The Ottomans built the al-Uzair Mosque and named it in honor of Lazarus, who is revered by both Christians and Muslims. For 100 years after it was constructed, Christians were invited to worship in it, but the practice was frowned upon by European church authorities who preferred that adherents of both faiths remain separate.
In 1838, Edward Robinson visited, and described it as a poor village of some 20 families. It was also noted as a Muslim village, located in the el-Wadiyeh region, east of Jerusalem.
In 1870, the French explorer Victor Guérin visited the village. Socin found that al-Eizariya had a population of 113, with a total of 36 houses, from an official Ottoman village list from about the same year. The population count included men only. Hartmann found that the village had 35 houses.
In 1883, the PEF's Survey of Western Palestine described the village (named El Aziriyeh), as being on the side of a hill, with a ravine running down on the east side of it. The houses were built of stone. The village was dominated by the remains of a Crusader building. A mosque with a white dome was built over what was traditionally the tomb of Lazaruz. A second small mosque, dedicated to a Sheik Ahmed, was located to the south of the village.
Around 1890, Khalil Aburish, whose ancestors had officially been designated "guardians of the holy resting place of Lazarus", began promoting al-Eizariya as a tourist or pilgrimage destination.
In 1896 the population of El-'azarije was estimated to be about 315 persons.
In the early 20th century, visitors counted 40 family dwellings in the village. In 1917, it had about 400 residents.
In the 1922 census of Palestine conducted by the British Mandate authorities, the village had a population of 506 Muslims and 9 Christians, where 2 of the Christians were Orthodox, and 7 Roman Catholics. In the 1931 census of Palestine this had increased to 726 persons, 715 Muslims and 11 Christians, in 152 houses. The number included members of a Greek Convent.
In the 1945 statistics, the population was 1,060; 1,040 Muslims and 20 Christians, while the total land area was 11,179 dunams, according to an official land and population survey. Of this, 43 were allocated for plantations and irrigable land, 3,359 for cereals, while 102 dunams were classified as built-up (urban) areas.
During the 1948 Arab–Israeli War, and through the years 1948–1967, the site was controlled by Jordan.
In 1961, the population of the area was 3,308.
Since the Six-Day War in 1967, Bethany has been occupied by Israel, and lands to the east of the village were declared a closed military zone, cutting farmers off from the lentils and wheat crops they cultivated on the hilltops where Maaleh Adumim was later established.
Today, the town is overcrowded due to rapid population growth and a lack of town planning. Much of the agricultural land that produced figs, almonds, olives and carob has been confiscated or cut down by Israeli authorities, or has been absorbed into the expanding built-up area of Al-Eizariya.
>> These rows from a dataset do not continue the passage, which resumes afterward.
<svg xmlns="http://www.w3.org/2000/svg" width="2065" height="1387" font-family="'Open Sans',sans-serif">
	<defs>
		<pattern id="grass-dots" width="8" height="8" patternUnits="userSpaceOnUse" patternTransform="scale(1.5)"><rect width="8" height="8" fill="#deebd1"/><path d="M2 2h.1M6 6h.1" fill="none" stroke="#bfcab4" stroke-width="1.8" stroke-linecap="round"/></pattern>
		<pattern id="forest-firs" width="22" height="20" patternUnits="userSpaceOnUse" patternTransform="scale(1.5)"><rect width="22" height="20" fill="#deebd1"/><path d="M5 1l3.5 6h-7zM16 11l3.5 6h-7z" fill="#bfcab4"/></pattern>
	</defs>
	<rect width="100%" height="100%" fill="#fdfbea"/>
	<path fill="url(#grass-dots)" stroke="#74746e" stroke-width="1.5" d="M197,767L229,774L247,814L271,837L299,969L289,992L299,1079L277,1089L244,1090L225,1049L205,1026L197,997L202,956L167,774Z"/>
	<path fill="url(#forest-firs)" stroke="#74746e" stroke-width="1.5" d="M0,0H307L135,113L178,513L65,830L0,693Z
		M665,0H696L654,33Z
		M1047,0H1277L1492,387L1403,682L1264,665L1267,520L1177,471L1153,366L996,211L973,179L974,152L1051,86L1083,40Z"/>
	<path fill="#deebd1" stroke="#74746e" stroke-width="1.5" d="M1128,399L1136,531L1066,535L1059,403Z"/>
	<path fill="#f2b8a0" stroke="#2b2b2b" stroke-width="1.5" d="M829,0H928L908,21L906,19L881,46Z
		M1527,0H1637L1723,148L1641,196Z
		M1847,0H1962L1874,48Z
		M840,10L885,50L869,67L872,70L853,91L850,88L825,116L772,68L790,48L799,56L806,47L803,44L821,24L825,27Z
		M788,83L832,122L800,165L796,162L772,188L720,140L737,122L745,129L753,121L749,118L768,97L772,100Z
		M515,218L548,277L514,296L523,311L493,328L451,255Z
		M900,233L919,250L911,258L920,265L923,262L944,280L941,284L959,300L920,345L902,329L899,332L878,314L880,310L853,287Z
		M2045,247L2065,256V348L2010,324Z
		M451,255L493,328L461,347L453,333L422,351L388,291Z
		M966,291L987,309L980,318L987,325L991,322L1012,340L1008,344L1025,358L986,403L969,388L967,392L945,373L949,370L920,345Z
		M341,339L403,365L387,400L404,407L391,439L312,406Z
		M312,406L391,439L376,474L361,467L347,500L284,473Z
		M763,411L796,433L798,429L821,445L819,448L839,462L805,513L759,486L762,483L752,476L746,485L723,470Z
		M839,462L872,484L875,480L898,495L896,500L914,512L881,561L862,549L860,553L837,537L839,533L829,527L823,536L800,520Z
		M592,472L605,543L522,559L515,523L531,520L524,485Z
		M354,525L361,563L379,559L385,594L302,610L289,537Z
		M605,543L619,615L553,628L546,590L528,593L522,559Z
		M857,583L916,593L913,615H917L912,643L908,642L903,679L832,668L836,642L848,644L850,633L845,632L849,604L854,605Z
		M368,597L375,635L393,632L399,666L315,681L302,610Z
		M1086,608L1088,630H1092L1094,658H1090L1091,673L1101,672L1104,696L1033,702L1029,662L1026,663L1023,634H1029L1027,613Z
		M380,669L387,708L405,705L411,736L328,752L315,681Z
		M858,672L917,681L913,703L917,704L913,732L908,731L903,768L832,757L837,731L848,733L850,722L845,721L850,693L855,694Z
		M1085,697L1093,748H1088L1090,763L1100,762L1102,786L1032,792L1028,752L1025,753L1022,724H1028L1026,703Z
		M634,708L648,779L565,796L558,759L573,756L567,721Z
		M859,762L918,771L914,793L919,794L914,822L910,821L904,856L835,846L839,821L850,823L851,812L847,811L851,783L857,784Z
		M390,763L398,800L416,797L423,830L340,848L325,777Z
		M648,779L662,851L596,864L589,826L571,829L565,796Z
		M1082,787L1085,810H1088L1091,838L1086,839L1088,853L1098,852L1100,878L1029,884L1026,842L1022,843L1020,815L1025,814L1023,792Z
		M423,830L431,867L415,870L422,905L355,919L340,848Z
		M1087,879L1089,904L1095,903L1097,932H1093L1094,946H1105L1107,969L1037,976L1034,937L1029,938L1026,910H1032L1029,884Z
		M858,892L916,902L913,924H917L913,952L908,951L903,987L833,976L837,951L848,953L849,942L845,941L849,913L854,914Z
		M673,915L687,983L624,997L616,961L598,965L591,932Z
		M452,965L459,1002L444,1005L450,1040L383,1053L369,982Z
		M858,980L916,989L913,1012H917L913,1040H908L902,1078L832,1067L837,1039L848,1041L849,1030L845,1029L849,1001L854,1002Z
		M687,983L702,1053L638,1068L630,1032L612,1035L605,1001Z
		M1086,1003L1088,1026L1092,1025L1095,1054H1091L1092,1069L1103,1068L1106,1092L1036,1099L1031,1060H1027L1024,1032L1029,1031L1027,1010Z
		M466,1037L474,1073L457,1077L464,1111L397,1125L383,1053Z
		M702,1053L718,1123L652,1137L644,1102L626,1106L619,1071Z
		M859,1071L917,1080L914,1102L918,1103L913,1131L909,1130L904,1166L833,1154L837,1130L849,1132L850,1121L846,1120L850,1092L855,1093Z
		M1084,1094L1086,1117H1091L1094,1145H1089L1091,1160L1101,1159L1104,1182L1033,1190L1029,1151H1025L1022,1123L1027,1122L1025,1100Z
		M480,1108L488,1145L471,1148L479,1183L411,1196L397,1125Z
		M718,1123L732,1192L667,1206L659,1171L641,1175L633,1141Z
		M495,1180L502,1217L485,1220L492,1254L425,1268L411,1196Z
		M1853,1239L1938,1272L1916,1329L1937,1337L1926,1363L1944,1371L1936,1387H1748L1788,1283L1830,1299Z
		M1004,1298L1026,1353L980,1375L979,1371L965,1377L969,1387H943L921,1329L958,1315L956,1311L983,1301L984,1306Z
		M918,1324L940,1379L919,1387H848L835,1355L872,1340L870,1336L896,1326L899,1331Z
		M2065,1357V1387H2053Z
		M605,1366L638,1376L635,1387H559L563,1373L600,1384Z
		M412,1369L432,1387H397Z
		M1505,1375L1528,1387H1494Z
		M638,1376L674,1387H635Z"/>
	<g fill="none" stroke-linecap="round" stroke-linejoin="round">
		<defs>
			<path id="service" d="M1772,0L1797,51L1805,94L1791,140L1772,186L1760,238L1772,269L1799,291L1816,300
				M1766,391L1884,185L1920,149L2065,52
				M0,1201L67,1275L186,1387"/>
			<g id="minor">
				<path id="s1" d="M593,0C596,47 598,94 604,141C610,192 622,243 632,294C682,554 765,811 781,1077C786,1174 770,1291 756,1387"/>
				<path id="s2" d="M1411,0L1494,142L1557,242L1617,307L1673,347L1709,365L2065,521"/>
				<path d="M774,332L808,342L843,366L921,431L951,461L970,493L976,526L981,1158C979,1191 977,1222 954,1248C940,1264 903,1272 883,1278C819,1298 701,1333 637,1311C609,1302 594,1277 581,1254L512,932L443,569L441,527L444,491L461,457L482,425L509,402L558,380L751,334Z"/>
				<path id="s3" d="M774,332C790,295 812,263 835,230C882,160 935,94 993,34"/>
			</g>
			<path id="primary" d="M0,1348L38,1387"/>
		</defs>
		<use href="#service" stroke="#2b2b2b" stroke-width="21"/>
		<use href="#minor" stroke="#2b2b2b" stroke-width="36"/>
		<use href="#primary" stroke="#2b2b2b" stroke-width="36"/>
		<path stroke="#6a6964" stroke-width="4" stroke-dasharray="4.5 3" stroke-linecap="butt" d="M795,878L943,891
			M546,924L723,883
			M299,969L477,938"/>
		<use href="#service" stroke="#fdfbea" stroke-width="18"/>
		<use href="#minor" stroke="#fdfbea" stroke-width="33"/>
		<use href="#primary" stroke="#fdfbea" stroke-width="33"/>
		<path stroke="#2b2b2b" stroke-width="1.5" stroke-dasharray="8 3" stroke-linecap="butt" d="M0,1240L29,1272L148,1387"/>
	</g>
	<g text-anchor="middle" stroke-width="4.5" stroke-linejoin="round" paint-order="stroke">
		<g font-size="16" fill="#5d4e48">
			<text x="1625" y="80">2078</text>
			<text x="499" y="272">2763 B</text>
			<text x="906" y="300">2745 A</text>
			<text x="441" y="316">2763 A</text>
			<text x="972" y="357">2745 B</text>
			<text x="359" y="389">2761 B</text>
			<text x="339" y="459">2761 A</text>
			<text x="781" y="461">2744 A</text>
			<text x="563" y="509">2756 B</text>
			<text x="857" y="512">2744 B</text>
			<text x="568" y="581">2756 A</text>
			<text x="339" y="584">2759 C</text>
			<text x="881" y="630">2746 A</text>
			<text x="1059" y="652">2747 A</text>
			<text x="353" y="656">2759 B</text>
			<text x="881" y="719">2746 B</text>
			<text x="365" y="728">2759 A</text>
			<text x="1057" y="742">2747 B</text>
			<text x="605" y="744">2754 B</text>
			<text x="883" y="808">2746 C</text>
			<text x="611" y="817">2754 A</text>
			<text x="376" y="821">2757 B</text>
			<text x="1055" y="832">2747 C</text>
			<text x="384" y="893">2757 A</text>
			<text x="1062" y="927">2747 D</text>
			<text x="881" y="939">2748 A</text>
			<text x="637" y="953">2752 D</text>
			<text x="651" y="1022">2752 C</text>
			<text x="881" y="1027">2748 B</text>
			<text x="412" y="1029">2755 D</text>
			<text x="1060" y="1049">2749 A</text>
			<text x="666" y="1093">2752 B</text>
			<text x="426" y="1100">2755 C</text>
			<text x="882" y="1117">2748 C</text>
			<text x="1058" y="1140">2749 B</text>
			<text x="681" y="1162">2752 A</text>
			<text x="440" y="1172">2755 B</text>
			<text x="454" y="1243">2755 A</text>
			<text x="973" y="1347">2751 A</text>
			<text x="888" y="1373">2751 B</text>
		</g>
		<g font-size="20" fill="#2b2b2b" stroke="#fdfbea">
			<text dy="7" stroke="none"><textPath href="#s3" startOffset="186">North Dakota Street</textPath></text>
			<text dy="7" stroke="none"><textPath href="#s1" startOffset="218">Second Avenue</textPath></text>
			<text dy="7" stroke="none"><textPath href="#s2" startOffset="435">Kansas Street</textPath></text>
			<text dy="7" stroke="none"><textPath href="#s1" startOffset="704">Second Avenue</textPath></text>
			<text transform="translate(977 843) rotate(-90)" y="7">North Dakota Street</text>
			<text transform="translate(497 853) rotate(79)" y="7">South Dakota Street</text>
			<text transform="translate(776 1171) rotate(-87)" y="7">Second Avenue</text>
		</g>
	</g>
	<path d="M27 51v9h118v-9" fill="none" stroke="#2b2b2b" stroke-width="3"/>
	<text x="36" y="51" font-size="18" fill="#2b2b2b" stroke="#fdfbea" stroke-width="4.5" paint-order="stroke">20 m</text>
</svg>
After the 1995 accords, 87.3% of Al-Eizariya land was classified as Area C and the remaining 12.7% as Area B. Israel has confiscated land from Al-Eizariya in order to build two Israeli settlements:
Many of the original inhabitants now live in Jordan, the United States, and the Arab states of the Persian Gulf. Real estate speculation and the opening of many bank branches briefly accompanied expectations that the Palestinian Authority would set up its seat of government in East Jerusalem. In 2000, about a quarter of the population, then 16,000, held Israeli ID cards.
In 2004, the Israeli West Bank barrier was built across Bethany's main road, curtailing the commerce in the strip of shops along the road, which drew both Arab and Jewish customers.